Continua Napolitano: “Preoccupazione crescente più di ogni altro dato suscita l’opprimente carenza di opportunità di lavoro e di prospettive per il futuro che suscita in molti giovani sfiducia se non rinuncia o li spinge a cercare faticosamente fuori del mezzogiorno e dell’Italia occasioni di lavoro in cui investire le loro potenzialità. Tale impoverimento di un essenziale patrimonio di risorse umane non può che risultare foriero di pesanti conseguenze e dunque inaccettabile per le regioni meridionali. La via da perseguire deve perciò essere quella dell’avvio di un nuovo processo di sviluppo nazionale che trovi una solida base nelle grandi energie e capacità umane presenti nel meridione”.

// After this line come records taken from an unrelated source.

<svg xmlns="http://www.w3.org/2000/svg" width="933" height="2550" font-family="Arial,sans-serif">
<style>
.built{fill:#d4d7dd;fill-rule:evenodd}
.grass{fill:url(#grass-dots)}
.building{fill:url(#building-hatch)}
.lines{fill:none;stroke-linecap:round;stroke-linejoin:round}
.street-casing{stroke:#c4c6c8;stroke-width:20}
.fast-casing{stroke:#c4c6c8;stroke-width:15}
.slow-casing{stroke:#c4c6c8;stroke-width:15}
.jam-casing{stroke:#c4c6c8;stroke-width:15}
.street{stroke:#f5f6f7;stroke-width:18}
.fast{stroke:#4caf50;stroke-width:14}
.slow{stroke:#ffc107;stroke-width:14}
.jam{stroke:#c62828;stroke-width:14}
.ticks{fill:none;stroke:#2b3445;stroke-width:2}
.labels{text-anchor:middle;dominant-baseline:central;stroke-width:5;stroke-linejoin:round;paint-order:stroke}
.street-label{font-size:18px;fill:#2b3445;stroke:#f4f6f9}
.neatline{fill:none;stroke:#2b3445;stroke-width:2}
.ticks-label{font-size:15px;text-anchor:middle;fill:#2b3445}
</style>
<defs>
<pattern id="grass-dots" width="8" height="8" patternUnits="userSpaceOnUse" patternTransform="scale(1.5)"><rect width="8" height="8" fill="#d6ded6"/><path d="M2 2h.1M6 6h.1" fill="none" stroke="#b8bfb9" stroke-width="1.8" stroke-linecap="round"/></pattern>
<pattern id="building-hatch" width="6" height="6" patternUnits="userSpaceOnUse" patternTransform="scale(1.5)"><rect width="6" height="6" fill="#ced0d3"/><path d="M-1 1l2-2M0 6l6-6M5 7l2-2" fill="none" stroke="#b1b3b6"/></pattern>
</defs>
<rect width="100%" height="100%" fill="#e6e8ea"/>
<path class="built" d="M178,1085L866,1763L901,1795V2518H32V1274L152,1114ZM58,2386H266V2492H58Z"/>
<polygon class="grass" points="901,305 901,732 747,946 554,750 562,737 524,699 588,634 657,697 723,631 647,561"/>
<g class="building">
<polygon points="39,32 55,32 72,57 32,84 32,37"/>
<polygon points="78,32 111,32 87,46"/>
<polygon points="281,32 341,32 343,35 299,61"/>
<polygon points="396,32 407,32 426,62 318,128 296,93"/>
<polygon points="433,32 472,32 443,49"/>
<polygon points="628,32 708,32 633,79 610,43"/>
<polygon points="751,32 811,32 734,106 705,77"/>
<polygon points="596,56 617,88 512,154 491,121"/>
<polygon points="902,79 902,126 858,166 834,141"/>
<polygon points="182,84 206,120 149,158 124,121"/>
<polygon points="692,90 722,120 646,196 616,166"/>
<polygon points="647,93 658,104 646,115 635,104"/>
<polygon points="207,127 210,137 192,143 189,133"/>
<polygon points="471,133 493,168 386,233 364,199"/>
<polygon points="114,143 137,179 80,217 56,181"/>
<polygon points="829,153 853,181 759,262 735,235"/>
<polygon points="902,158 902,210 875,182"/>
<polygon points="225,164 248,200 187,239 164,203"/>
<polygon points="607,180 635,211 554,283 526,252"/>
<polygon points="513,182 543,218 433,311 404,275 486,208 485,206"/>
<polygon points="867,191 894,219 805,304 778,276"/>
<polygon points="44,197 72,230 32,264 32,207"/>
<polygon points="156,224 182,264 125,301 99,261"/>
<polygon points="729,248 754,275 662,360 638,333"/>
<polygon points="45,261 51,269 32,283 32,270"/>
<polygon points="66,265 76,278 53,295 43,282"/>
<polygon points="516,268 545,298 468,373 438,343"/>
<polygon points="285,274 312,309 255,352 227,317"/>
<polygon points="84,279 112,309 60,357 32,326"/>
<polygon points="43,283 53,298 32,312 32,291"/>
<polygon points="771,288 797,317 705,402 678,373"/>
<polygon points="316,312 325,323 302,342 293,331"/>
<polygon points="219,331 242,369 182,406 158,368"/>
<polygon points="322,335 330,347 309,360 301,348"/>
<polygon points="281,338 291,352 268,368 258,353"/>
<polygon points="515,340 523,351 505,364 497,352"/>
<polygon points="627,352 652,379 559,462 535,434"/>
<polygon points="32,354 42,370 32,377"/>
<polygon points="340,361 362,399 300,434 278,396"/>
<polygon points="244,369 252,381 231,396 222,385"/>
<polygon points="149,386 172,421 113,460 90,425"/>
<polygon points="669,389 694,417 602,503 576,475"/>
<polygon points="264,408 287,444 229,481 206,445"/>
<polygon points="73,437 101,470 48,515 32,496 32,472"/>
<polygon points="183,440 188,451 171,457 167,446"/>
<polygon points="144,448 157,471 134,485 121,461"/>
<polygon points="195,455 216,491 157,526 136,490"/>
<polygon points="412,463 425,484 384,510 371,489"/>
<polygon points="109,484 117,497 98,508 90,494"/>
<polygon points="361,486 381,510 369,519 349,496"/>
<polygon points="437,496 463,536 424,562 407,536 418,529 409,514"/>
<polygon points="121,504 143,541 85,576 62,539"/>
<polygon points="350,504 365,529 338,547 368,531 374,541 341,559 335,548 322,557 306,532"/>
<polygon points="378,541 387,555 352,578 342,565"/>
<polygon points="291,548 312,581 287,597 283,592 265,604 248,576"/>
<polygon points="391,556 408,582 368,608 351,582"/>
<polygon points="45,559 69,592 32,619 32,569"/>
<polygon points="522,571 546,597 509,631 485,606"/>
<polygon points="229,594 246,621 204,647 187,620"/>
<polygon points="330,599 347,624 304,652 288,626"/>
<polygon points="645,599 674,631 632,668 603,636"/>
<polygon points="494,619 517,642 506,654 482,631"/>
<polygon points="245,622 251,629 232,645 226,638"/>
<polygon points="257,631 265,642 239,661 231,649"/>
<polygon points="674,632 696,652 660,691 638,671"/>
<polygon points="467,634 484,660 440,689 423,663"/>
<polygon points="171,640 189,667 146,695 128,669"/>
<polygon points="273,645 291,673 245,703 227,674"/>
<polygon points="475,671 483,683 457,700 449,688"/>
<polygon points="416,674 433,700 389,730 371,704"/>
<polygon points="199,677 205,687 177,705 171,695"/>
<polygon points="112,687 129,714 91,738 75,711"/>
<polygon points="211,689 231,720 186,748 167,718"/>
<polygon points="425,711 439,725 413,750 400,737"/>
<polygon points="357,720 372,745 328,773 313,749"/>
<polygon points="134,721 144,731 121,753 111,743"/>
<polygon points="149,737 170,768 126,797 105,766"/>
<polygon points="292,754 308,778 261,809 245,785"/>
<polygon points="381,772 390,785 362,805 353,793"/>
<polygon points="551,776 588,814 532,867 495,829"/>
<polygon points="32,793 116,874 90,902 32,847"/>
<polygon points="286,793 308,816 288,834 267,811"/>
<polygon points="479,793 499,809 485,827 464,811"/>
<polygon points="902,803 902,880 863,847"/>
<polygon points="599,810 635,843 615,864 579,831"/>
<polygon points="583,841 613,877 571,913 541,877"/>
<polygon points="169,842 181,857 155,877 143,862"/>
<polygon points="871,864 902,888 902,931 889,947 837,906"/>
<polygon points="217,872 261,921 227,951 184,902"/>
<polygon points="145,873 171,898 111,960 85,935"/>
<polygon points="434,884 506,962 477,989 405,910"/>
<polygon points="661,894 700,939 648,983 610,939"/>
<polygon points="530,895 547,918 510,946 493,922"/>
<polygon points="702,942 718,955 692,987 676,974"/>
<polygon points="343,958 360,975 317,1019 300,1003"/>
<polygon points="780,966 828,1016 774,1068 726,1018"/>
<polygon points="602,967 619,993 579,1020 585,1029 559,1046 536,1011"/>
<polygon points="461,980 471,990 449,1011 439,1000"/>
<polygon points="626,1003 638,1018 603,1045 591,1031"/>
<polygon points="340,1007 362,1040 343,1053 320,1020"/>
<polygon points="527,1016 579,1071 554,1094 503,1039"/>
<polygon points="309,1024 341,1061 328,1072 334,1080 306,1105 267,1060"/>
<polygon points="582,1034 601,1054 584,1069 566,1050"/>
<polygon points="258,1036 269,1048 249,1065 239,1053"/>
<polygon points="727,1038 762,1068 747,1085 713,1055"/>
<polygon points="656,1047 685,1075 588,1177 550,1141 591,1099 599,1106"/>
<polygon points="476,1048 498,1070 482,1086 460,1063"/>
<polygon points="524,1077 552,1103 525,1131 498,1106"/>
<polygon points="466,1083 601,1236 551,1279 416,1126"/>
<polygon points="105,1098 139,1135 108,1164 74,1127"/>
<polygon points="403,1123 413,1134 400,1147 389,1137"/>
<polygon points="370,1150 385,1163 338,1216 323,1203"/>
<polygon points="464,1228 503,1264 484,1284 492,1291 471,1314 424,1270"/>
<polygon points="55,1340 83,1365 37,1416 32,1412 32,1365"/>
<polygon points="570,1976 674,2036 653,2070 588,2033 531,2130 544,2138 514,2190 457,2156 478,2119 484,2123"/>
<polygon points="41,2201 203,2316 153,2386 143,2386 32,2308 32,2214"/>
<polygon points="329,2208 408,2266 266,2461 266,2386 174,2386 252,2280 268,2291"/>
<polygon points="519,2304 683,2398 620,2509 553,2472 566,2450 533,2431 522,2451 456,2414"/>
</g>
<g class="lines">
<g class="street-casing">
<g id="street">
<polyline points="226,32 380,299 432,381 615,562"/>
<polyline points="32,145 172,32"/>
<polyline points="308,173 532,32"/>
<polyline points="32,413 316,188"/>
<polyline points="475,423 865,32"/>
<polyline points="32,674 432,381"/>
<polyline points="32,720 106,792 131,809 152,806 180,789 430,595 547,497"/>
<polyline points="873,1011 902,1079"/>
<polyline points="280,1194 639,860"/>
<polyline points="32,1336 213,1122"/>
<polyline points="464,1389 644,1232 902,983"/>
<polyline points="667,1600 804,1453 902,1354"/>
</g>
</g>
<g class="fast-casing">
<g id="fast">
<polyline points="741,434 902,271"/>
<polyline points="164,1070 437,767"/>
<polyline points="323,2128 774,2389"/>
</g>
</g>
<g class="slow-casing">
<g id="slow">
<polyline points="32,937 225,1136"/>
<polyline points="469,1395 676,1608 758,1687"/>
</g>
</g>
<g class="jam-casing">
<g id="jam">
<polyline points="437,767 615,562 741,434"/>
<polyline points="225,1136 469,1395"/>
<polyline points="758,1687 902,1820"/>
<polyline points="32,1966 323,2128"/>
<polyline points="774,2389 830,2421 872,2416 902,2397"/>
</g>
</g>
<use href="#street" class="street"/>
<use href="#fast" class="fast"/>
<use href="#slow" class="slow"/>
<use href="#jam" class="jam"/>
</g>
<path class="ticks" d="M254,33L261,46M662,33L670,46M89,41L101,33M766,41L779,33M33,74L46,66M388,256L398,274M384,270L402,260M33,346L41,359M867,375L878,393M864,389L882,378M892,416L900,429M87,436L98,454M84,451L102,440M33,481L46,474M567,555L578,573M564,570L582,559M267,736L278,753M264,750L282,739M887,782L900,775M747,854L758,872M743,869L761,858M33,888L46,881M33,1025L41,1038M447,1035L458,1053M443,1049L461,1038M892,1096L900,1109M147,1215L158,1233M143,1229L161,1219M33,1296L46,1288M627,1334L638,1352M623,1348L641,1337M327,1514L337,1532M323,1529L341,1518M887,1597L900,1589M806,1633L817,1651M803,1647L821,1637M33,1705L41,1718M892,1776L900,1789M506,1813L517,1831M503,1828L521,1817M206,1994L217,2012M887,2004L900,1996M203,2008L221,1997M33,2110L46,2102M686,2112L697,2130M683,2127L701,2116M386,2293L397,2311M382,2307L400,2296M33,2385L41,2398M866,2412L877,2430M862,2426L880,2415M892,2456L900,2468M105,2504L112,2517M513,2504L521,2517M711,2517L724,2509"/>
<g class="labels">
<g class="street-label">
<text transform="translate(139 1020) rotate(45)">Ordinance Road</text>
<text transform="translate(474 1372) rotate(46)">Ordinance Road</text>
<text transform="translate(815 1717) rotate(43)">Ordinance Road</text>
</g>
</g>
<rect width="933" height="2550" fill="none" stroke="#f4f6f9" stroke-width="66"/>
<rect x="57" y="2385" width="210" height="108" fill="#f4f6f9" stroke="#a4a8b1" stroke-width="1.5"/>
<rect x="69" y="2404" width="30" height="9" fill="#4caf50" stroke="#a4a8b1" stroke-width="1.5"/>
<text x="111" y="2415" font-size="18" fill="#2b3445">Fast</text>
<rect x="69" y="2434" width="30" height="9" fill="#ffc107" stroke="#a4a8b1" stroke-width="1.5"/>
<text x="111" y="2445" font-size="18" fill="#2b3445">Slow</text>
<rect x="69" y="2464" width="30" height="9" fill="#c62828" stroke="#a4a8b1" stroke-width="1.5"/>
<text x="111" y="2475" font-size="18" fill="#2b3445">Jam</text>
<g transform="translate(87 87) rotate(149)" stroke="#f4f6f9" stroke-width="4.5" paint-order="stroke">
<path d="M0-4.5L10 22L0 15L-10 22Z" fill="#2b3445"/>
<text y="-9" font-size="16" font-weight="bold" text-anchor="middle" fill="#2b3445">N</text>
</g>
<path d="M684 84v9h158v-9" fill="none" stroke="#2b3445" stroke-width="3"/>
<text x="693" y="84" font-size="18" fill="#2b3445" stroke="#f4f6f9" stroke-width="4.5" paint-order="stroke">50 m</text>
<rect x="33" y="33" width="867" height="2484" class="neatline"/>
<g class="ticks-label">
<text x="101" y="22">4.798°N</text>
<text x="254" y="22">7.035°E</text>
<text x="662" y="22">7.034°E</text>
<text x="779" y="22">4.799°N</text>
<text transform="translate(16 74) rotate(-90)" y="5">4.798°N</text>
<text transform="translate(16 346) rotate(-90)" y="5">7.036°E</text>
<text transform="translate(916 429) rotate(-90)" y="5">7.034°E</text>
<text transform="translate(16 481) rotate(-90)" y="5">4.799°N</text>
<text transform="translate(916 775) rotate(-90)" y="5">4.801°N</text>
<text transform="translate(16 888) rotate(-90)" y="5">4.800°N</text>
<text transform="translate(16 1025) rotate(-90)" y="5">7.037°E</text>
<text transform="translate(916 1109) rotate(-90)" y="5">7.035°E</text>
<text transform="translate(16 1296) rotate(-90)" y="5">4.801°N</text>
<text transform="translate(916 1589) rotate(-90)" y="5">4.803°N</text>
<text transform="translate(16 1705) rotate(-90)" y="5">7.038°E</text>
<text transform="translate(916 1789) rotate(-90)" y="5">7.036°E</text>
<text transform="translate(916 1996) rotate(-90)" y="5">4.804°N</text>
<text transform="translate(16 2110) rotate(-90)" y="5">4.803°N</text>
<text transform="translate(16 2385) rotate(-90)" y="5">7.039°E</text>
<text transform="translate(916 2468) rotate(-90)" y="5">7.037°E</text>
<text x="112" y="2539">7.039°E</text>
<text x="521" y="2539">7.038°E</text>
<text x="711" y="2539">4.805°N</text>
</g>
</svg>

L’impulso allo sviluppo e alla produttività può essere conferito solo con un giusto indirizzamento delle risorse e con un progressivo alleggerimento della morsa fiscale, capace di far ripartire l’economia e con essa le opportunità di lavoro. Come anche il Presidente della Repubblica conclude, “è necessaria una riqualificazione delle istituzioni”, il recupero dell’integrità, della rettitudine e dell’efficienza, proprio perché l’economia di un Paese è il risultato diretto della sua politica e non ci può essere sviluppo senza un progetto comune di ridefinizione degli obiettivi, che solo la politica può dare.